Stored data entries

------------

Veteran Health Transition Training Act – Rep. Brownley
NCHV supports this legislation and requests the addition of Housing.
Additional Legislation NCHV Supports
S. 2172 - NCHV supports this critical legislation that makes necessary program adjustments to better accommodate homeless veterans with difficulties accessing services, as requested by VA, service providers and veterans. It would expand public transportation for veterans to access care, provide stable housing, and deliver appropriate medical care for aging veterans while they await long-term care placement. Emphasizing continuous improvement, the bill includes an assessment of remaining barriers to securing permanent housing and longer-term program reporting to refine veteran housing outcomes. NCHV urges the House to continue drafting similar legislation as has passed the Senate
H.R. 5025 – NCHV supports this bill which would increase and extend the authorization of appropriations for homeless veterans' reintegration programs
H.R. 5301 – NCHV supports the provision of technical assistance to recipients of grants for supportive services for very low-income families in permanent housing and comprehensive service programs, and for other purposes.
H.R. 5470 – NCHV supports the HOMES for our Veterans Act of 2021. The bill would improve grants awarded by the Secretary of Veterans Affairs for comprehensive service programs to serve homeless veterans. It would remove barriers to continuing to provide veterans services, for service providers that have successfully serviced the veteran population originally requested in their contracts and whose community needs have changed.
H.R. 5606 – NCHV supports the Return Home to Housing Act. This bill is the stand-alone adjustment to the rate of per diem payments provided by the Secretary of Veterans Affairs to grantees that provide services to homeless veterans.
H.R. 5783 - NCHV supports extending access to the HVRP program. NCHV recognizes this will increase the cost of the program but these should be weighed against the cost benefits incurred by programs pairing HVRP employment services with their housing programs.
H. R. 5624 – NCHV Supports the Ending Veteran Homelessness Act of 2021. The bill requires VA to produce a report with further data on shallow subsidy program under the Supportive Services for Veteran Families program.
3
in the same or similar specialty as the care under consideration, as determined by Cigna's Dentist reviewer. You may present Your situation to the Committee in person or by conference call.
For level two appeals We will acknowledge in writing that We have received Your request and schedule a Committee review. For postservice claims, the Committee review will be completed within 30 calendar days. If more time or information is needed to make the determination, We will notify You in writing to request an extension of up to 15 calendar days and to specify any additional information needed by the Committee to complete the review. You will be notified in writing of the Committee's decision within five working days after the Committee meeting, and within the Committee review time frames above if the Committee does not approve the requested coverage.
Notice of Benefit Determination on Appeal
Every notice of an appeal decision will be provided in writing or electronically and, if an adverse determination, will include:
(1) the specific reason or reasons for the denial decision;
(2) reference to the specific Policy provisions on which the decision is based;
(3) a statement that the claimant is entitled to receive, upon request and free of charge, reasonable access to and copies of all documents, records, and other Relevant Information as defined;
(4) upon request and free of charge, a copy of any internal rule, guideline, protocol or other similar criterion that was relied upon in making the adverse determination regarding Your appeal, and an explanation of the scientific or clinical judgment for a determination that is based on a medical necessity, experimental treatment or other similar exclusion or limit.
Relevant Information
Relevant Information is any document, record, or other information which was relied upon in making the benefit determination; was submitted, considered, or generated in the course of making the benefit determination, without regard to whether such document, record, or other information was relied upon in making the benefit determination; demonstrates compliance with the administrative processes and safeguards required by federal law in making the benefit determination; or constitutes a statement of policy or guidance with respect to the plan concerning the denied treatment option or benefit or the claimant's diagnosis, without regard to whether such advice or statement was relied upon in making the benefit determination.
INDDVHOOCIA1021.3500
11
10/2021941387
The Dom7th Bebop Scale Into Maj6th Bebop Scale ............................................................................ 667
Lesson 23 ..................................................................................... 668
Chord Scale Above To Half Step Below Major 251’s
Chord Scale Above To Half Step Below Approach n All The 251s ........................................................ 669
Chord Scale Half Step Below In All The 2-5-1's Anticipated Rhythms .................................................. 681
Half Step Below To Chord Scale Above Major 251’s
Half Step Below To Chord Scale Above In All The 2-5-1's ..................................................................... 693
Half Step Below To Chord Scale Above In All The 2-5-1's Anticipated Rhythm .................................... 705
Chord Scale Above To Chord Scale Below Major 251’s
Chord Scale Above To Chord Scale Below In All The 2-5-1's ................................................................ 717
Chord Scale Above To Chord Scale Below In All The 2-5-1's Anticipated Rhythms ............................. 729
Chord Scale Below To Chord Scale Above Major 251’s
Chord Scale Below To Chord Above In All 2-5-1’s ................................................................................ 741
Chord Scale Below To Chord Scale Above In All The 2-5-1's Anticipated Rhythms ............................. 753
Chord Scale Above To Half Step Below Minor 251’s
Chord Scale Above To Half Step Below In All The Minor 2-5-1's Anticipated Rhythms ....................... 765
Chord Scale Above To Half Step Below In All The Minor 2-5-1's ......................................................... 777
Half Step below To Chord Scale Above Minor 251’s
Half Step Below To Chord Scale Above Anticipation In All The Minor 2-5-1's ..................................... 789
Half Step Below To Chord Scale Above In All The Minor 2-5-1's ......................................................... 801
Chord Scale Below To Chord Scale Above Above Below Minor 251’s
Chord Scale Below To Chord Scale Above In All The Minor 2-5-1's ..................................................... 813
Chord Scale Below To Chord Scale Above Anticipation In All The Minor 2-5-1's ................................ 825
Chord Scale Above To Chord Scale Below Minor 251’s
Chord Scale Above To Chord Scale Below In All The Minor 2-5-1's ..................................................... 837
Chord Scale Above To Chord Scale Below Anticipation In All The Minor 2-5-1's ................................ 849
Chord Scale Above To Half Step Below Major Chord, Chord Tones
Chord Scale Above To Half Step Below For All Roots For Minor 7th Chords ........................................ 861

------------

> _Required action_: Find the word "specific" in the entries, then copy out every line that has it.

> _Output for this task_:
(1) the specific reason or reasons for the denial decision;
(2) reference to the specific Policy provisions on which the decision is based;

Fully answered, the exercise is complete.